EXCERPT PROVIDED ▸
--------------------------------

Opened 14 years ago

Last modified 4 years ago

#14645 new Bug

Exclude query with multiple conditions for the same multi-value relation not correct

Reported by: Ben Buchwald <bb2@…> Owned by: nobody
Component: Database layer (models, ORM) Version: dev
Severity: Normal Keywords: exclude manytomany
Cc: rma, Chris, PhiR_42, benkraft, bugs@…, Can Sarıgöl Triage Stage: Accepted
Has patch: yes Needs documentation: no
Needs tests: no Patch needs improvement: yes
Easy pickings: no UI/UX: no

Description (last modified by Asif Saifuddin Auvi)

According to http://docs.djangoproject.com/en/dev/topics/db/queries/#spanning-multi-valued-relationships: "all the conditions in a single exclude() statement apply to a single instance (if those conditions are talking about the same multi-valued relation)." This works correctly for filter() but for exclude() it is operating the same as if it was 2 separate exclude() calls. Here's an example set of models:

class Song(models.Model):
   name = models.CharField(max_length=30)

class Release(models.Model):
   song = models.ForeignKey(Song)

--------------------------------

SUPPLIED INFORMATION ▸

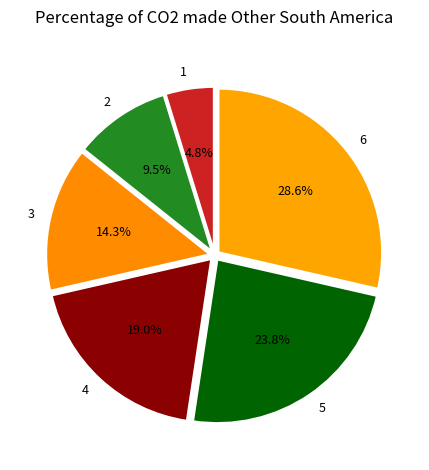

What percentage is the 3 slice, to the nearest percent?

14%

--------------------------------

PROBLEMS AND TASKS ▸
• 1. List every field in the Django bug report whose value is "no".
• 2. Under which component is the Django bug report filed?
• 3. Resume the Django bug report after its last line.
The data above is separate material, unrelated to the Django bug report.

RESPONSES IN ORDER ▸
• 1. Needs documentation, Needs tests, Easy pickings, UI/UX

• 2. Database layer (models, ORM)

• 3.
   format = models.CharField(max_length=3,choices=(('cd',"CD"),('mp3',"MP3")))
   released = models.BooleanField()
   class Meta:
      unique_together = ['song','format']

If I want to ask for all of the songs that have a CD release that has already gone out this filter works:

Song.objects.filter(release_set__format='cd',release_set__released=1)

But if I want to find all the songs that don't have a CD release that has gone out (either it has one that hasn't been released yet, or it doesn't have a release record at all), this exclude statement is not working:

Song.objects.exclude(release_set__format='cd',release_set__released=1)

It produces this SQL:

('SELECT U0.`id` FROM `songs_song` U0 
  WHERE NOT (U0.`id` IN (SELECT U1.`id` FROM `songs_release` U1 
                         WHERE U1.`format` = %s) AND 
             U0.`id` IN (SELECT U1.`id` FROM `songs_release` U1 
                         WHERE U1.`released` = %s ))',
('cd', True))

Instead of what I would expect (and give me the right results):

('SELECT U0.`id` FROM `songs_song` U0 
  WHERE NOT (U0.`id` IN (SELECT U1.`id` FROM `songs_release` U1 
                         WHERE U1.`format` = %s AND 
                               U1.`released` = %s ))',
('cd', True))

Song.objects.filter(~Q(release_set__format='cd',release_set__released=1)) produces the same result, but Song.objects.exclude(Q(release_set__format='cd',release_set__released=1)) produces the even more wrong:

('SELECT U0.`id` FROM `songs_song` U0 INNER JOIN `songs_release` U1 ON (U0.`id` = U1.`song_id`)
  WHERE NOT ((U1.`format` = %s  AND U1.`released` = %s ))',
('cd', True))

Change History (25)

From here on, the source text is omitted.